The capital reduction procedure in companies
What is the Capital Reduction?
The Capital Reduction is a commercial operation, which consists of the reduction or decrease of the capital figure that appears in the company's bylaws. The capital reduction would be the opposite of the capital increase, and can be constituted for different purposes or economic reasons.
As the lawyers specialized in company law explain, by means of the Capital Reduction there will be a modification of the Company's Bylaws to decrease the company's funds. To carry it out, you must have the prior agreement of the General Meeting.
The capital reduction is important that it be done at the optimal time so that the shareholders, or partners with participations, do not suffer their own capital.
To carry out a capital reduction, is it important to seek the advice of an expert lawyer in business law?
Yes, it is recommended that you seek legal advice from a law firm with experience in these matters. It is essential to do so, so that the corporate lawyers of the law firm study the financial situation of the Company and can establish correct corporate strategies to achieve the capital reduction successfully, and for the company to prosper.
What modalities of Capital Reduction are there?
There are three types of Capital Reduction:
a) Due to a decrease in the real value of the shares or participations, maintaining their number. Through this modality, the company reduces the capital with the total sum of the nominal value of these will be equal to the reduced capital figure.
b) By amortization of the shares or participations. Through this method, the necessary number is eliminated until the new reduced capital figure is reached, with the corresponding reimbursement of contributions to the partner or shareholder.
c) By grouping of shares or participations for their exchange (that is, several shares are grouped and will be replaced by a new one).
What does the capital reduction in the company entail?
As the lawyers specialized in commercial law comment, one of the effects of the capital reduction is the modification of the Company's Bylaws. These must appear in Public Deed and registered in the Mercantile Registry.
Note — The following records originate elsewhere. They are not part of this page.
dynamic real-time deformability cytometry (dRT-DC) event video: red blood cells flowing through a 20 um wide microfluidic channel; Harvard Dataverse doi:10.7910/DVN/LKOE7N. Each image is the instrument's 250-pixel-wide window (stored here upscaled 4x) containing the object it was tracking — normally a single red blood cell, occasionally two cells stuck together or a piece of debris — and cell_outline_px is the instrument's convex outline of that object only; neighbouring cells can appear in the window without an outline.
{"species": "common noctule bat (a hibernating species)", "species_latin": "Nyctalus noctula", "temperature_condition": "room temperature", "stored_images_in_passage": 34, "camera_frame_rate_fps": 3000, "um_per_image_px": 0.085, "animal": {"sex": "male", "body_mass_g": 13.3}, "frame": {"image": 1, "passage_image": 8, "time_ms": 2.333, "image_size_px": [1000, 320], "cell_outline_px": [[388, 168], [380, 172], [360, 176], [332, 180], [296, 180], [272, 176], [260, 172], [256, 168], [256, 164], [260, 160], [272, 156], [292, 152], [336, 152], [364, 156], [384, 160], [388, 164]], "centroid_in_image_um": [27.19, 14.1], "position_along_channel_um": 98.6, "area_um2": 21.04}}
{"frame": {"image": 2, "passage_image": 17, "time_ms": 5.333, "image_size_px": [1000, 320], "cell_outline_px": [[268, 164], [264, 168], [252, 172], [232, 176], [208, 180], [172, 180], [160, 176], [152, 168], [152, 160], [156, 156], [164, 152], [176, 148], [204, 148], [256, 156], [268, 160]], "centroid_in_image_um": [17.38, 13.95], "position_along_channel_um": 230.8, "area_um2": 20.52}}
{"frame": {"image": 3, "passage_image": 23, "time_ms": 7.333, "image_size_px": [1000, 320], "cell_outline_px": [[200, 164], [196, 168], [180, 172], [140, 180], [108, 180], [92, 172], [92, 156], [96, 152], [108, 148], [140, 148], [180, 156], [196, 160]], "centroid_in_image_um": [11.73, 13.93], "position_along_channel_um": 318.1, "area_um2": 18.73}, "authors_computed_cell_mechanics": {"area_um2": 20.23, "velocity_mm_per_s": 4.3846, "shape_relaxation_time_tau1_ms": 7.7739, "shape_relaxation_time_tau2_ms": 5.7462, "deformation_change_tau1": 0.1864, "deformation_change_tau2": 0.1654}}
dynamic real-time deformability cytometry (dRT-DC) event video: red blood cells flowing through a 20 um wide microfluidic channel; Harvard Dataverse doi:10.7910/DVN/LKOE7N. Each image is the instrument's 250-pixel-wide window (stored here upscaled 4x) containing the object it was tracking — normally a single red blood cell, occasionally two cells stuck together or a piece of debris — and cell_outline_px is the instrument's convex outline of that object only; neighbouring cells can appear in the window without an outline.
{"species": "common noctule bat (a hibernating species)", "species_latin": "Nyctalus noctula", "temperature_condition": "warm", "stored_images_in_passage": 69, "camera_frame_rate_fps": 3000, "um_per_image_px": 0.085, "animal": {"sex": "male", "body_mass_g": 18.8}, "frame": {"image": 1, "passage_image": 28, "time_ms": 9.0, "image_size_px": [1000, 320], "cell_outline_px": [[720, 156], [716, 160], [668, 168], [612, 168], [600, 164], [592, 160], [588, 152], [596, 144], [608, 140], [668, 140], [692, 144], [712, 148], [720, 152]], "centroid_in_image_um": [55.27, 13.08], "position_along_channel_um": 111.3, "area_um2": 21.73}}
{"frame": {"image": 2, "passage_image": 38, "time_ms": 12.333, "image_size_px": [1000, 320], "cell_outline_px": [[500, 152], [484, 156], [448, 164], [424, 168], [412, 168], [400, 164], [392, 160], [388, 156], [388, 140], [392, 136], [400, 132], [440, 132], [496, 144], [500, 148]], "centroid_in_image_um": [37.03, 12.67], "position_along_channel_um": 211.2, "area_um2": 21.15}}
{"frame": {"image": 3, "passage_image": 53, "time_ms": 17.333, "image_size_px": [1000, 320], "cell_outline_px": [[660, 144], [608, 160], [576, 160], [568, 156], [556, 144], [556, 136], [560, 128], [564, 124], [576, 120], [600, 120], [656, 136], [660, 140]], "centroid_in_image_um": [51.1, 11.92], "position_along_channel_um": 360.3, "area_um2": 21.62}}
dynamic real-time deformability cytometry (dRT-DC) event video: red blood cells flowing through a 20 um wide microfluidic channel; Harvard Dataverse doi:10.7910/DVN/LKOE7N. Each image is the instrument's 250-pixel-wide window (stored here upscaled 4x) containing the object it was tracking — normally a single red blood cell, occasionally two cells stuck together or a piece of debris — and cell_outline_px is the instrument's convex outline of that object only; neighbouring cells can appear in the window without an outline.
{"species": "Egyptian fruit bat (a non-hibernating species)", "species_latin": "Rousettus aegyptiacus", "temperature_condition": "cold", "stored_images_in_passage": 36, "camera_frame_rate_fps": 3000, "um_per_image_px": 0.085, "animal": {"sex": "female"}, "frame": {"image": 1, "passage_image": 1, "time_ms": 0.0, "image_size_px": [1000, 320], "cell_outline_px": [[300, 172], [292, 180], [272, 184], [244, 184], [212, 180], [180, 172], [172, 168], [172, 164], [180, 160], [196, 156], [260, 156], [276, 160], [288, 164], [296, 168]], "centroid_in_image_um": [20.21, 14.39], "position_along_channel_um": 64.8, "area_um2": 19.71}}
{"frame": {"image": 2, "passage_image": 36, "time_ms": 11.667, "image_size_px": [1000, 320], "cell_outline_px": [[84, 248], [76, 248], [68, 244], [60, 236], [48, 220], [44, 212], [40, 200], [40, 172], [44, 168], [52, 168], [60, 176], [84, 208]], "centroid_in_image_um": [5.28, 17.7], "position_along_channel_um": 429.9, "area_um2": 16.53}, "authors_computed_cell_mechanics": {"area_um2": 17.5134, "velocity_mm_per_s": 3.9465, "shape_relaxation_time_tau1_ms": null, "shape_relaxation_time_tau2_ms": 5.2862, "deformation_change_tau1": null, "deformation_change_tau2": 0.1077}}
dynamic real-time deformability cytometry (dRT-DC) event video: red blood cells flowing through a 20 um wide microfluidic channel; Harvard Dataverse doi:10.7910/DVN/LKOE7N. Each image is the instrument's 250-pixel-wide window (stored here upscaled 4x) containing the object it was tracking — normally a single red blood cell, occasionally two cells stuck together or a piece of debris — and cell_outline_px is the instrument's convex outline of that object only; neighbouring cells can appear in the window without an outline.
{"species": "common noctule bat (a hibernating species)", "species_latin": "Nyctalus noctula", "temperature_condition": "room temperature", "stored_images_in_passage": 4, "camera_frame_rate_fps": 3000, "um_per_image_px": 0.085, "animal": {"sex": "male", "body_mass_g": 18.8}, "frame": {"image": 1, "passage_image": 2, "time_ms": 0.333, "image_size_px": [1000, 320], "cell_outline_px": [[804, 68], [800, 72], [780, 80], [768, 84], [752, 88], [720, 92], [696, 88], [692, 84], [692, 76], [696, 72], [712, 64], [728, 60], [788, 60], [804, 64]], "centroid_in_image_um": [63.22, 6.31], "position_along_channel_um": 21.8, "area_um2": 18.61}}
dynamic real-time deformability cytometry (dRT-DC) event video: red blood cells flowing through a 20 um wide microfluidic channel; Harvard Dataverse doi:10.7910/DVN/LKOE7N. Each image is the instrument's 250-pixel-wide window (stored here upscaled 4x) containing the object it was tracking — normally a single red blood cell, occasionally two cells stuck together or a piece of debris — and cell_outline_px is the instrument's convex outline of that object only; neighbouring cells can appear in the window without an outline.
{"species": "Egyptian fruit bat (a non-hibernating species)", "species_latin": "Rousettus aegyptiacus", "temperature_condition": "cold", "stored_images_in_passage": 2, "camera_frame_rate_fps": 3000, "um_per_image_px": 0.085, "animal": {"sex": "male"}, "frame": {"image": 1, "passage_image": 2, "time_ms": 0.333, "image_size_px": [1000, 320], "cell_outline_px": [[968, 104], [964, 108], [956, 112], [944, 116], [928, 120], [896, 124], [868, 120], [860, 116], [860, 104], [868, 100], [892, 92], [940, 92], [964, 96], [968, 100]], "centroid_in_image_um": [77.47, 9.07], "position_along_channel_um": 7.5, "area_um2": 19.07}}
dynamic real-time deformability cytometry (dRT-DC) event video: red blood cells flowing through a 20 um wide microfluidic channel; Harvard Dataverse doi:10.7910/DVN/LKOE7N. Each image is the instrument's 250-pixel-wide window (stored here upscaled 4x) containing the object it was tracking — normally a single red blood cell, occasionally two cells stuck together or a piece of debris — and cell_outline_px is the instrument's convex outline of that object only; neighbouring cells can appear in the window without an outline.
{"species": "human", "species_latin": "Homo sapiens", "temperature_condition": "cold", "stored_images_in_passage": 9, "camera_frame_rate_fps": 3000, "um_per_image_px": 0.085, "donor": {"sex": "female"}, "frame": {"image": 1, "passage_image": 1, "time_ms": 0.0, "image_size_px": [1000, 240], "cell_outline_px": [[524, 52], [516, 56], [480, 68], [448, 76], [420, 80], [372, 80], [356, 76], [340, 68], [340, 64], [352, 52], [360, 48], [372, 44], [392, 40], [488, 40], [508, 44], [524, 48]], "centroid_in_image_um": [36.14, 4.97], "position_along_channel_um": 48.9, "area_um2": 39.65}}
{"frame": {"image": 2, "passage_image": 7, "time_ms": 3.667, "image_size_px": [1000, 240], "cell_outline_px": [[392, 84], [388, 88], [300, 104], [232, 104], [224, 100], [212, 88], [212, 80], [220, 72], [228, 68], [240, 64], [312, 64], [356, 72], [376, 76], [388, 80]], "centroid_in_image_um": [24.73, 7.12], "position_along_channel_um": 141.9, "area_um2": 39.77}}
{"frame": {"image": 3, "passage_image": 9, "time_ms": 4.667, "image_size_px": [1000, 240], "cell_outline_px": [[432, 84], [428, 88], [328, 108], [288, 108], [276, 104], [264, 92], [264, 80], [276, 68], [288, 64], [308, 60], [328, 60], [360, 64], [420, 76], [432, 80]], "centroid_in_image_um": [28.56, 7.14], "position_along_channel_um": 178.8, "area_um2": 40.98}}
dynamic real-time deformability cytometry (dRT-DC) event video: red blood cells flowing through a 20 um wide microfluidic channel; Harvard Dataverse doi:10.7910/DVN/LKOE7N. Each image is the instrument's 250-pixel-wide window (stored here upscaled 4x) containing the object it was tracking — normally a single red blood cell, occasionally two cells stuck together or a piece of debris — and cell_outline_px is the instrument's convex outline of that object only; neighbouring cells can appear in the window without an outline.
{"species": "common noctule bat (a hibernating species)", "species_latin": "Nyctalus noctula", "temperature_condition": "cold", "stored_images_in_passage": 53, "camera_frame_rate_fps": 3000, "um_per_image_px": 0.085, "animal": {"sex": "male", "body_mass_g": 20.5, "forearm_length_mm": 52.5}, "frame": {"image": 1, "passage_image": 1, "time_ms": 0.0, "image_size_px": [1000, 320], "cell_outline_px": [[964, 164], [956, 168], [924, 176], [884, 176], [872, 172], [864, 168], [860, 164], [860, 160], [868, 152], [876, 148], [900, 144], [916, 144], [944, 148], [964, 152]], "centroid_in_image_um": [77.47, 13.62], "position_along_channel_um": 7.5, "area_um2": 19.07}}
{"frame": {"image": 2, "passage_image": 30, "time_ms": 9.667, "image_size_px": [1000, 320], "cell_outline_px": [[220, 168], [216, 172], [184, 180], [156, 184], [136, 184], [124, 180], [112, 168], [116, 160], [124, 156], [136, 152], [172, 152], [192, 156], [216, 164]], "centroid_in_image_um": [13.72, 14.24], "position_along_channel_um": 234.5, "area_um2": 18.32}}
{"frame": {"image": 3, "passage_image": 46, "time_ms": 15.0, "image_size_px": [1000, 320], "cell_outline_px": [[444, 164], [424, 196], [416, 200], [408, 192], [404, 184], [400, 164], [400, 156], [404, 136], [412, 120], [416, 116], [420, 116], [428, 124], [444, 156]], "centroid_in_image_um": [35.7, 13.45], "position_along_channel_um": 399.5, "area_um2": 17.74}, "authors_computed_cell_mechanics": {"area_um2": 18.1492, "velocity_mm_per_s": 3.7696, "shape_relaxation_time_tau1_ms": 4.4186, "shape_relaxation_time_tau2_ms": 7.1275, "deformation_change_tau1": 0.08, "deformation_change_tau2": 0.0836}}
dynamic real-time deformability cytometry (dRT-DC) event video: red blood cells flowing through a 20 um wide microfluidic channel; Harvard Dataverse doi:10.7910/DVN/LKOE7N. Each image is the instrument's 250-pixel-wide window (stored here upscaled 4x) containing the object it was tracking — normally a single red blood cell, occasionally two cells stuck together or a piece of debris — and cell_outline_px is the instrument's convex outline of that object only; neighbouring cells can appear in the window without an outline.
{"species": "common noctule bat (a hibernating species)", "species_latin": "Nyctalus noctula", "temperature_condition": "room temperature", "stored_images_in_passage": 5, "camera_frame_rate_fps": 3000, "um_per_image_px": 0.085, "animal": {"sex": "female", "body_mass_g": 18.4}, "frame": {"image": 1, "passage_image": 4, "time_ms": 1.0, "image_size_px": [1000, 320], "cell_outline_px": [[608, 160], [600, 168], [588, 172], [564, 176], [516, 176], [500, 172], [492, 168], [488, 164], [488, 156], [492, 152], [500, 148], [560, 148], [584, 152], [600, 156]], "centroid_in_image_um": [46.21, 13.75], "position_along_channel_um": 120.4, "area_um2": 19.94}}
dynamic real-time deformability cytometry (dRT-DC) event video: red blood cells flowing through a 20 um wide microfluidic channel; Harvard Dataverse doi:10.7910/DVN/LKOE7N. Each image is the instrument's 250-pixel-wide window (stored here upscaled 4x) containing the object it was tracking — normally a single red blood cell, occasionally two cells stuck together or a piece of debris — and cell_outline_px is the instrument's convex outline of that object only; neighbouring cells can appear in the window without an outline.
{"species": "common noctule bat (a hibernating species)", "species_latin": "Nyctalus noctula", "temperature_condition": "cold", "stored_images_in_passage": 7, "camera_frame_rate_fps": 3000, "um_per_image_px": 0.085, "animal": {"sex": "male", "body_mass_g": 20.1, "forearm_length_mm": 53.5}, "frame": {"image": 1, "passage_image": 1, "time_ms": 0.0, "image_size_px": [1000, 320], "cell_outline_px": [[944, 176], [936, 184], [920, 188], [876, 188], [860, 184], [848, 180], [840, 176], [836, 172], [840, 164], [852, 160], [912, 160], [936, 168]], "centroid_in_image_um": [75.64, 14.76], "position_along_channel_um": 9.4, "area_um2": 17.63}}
It is important not to forget that the requirements for the capital reduction are the same as for the modification of the Bylaws, and that means that there will be a greater number of attendees at the General Meeting and the agreements will be approved by a qualified majority.
What are the causes that motivate the capital reduction?
One of the reasons is when you want to compensate losses, and it occurs when the amount of net worth is less than that of the share capital, it is at this time that the company can reduce the share capital in order to restore balance and that the net assets continue to be a patrimonial guarantee of the company against third parties.
In this type of reduction, the principle of parity of treatment is applied, which is that the Law expressly requires that the reduction affects all shares or participations.
In addition, this type of reduction cannot be agreed when the company can regain balance by having available reserves, which varies depending on whether it is SA or SL, nor can it lead to reimbursements from members or remission. of passive dividends (SA), since these types of reductions are merely nominal or formal, and do not imply an effective outflow of equity resources from the company.
Second, the reduction to the legal reserve can be endowed, and entails the decrease of the capital stock to increase the legal reserve, whose existence is not only mandatory, but must assume a value of at least 20% of the capital Social. In the event that we are before an S.A., the legal reserve may not exceed 10% of the share capital after making the capital reduction.
In order to apply this second type of reduction, it is essential that companies do not have available reserves (which varies depending on the type of company).
Third, the reduction could be made through the constitution or increase of voluntary reserves. This type of reduction implies a considerable reduction in net worth. This represents a risk for creditors who may have their guarantees represented by the amount of share capital reduced and, as consideration, they are granted a right of opposition to the reduction.
Fourth, the capital reduction can be made through the return of the value of the contributions, it is a real reduction of the share capital, since the purpose of the operation is nothing but the restitution to the partners or shareholders of the value of the contributions they once made, which are released as a result of the divestment.
To carry out this type of capital reduction, in the case of S.L, the consent of all partners is necessary. In the case of S.A., the separate agreement of the majority of the interested shareholders will be necessary.
Fifth, and only in the case of being a Public Limited Company, the capital stock can be reduced by forgiving the obligation to make contributions or disbursements, it is a partial restitution of the value of the contributions, thus it extinguishes the credit that the Company had against the partner for the amount pending disbursement.
This type of reduction may coexist with other types of capital reductions, and it is advisable to do so when the Company has issued shares with the same nominal value for a different payment.
Can social capital be reduced and increased simultaneously?
Indeed, you can reduce the capital stock, and at the same time increase it, and this is known in practice as an accordion operation, and generally serves a purpose of financial consolidation and reintegration of capital.
Thus, through the reduction of capital, the company restores the balance between capital and the value of net worth, and makes up for accumulated losses, while with the increase it collects new contributions and rebuilds its net worth with them.
Both the capital reduction and the increase do not integrate two different operations, but rather a unitary whole in which the two agreements are mutually linked.
In the cases of capital reduction to zero or below the legal minimum figure, and in the event that it is integrated with a simultaneous capital increase, it is necessary to maintain the right of preference of the partners.